本文最后更新于 675 天前，其中的信息可能已经有所发展或是发生改变。

clickhouse备份和恢复

为什么要备份CK

虽然CK有复制表之类的引擎，也有一些保护措施(不能人工删除使用带有MergeTree引擎且包含超过50Gb数据的表)，但是无法避免的人为失误，以及倒霉透顶的机器集群故障，或者合规要求等，为了再加一份保险，就需要用到只要是数据库，就有备份的必要性

备份方法和工具来源于官网:https://clickhouse.com/docs/zh/operations/backup

使用建议先在测试环境或开发环境，把相关脚本OK了再上生产噢~

手工备份

手工备份，是使用CK的ALTER TABLE ... FREEZE PARTITION ...命令来实现，是利用硬链接到一个目录(/var/lib/clickhouse/shadow)，恢复时从 /var/lib/clickhouse/bakcup 寻找指定的名称进行恢复

需要注意的是 手工备份和恢复 都不会涉及到表结构，只单纯的备份和恢复数据，因此相关表结构需要另外存档和自行创建

基于上述要求，先自行创建/var/lib/clickhouse/{shadow,bakcup}，注意这2个目录权限属主属组是clickhouse

如果在配置文件指定了data数据目录，则是在指定目录下创建

备份例子

alter table tableName freeze 
#不进入交互模式，直接运行
echo 'alter table tableName freeze ' | clickhouse-client -u xxxx --password  xxxx

恢复例子

alter table tableName attach partition Namexxx 
#不进入交互模式，直接运行
echo 'alter table tableName attach partition Namexxx ' | clickhouse-client -u xxxx --password  xxxx

#查看恢复表数据
echo 'select count() from tableName' | clickhouse-client -u xxxx --password  xxxx

工具备份

官方推荐的工具 clickhouse-backup，地址:https://github.com/AlexAkulov/clickhouse-backup

此工具不但可以备份数据，还可以备份表结构，另外还支持备份到第三方存储，比如S3(OSS)

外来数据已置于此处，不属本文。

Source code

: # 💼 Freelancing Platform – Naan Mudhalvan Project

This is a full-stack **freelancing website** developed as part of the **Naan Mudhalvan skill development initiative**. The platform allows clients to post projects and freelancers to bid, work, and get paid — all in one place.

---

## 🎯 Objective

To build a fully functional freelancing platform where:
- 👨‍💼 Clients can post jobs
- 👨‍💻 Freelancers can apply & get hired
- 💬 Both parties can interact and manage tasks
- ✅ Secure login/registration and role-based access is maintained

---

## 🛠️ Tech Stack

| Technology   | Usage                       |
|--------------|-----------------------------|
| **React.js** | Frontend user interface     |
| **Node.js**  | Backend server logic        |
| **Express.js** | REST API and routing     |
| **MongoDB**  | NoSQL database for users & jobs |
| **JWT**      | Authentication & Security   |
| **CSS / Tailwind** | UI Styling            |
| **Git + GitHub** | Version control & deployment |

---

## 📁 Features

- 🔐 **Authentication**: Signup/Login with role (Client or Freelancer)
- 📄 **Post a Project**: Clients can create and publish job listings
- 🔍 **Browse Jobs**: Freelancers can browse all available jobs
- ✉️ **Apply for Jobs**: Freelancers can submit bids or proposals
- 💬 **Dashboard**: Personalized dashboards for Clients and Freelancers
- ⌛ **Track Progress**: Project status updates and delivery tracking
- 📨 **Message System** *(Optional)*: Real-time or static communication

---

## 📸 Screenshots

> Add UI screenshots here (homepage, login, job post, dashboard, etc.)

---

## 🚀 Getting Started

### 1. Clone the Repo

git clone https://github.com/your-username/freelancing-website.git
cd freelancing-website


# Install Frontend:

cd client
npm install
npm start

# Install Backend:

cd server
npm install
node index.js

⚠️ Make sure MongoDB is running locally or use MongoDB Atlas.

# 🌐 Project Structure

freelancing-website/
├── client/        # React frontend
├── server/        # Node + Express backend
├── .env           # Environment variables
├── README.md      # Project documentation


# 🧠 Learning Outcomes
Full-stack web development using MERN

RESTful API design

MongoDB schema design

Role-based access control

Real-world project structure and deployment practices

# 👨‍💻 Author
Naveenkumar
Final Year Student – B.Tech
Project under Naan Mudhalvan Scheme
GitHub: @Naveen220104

从releases下载一个包既可，rpm包的直接rpm -ivh 安装就可以全局使用了，这里我使用的tar包。

安装部署

tar -zxvf clickhouse-backup.tar.gz # 解压
cd clickhouse-backup
cp clickhouse-backup /usr/local/bin/   # 将可执行文件复制到/usr/local/bin
mkdir /etc/clickhouse-backup # /etc下创建一个目录，用来放置配置文件config.yml
cp config.yml /etc/clickhouse-backup/

配置文件`config.yml`如下

general:
  remote_storage: none           # REMOTE_STORAGE, if `none` then `upload` and  `download` command will fail
  max_file_size: 1099511627776      # MAX_FILE_SIZE, 1G by default, useless when upload_by_part is true, use for split data parts files by archives
  disable_progress_bar: true     # DISABLE_PROGRESS_BAR, show progress bar during upload and download, makes sense only when `upload_concurrency` and `download_concurrency` is 1
  backups_to_keep_local: 1       # BACKUPS_TO_KEEP_LOCAL, how many latest local backup should be kept, 0 means all created backups will be stored on local disk
                                 # You shall run `clickhouse-backup delete local <backup_name>` command to remove temporary backup files from the local disk
  backups_to_keep_remote: 2      # BACKUPS_TO_KEEP_REMOTE, how many latest backup should be kept on remote storage, 0 means all uploaded backups will be stored on remote storage.
                                 # If old backups are required for newer incremental backup then it won't be deleted. Be careful with long incremental backup sequences.
  log_level: info                # LOG_LEVEL, a choice from `debug`, `info`, `warn`, `error`
  allow_empty_backups: false     # ALLOW_EMPTY_BACKUPS
  # concurrency means parallel tables and parallel parts inside tables
  # for example 4 means max 4 parallel tables and 4 parallel parts inside one table, so equals 16 concurrent streams
  download_concurrency: 1        # DOWNLOAD_CONCURRENCY, max 255, by default, the value is round(sqrt(AVAILABLE_CPU_CORES / 2))
  upload_concurrency: 1          # UPLOAD_CONCURRENCY, max 255, by default, the value is round(sqrt(AVAILABLE_CPU_CORES / 2))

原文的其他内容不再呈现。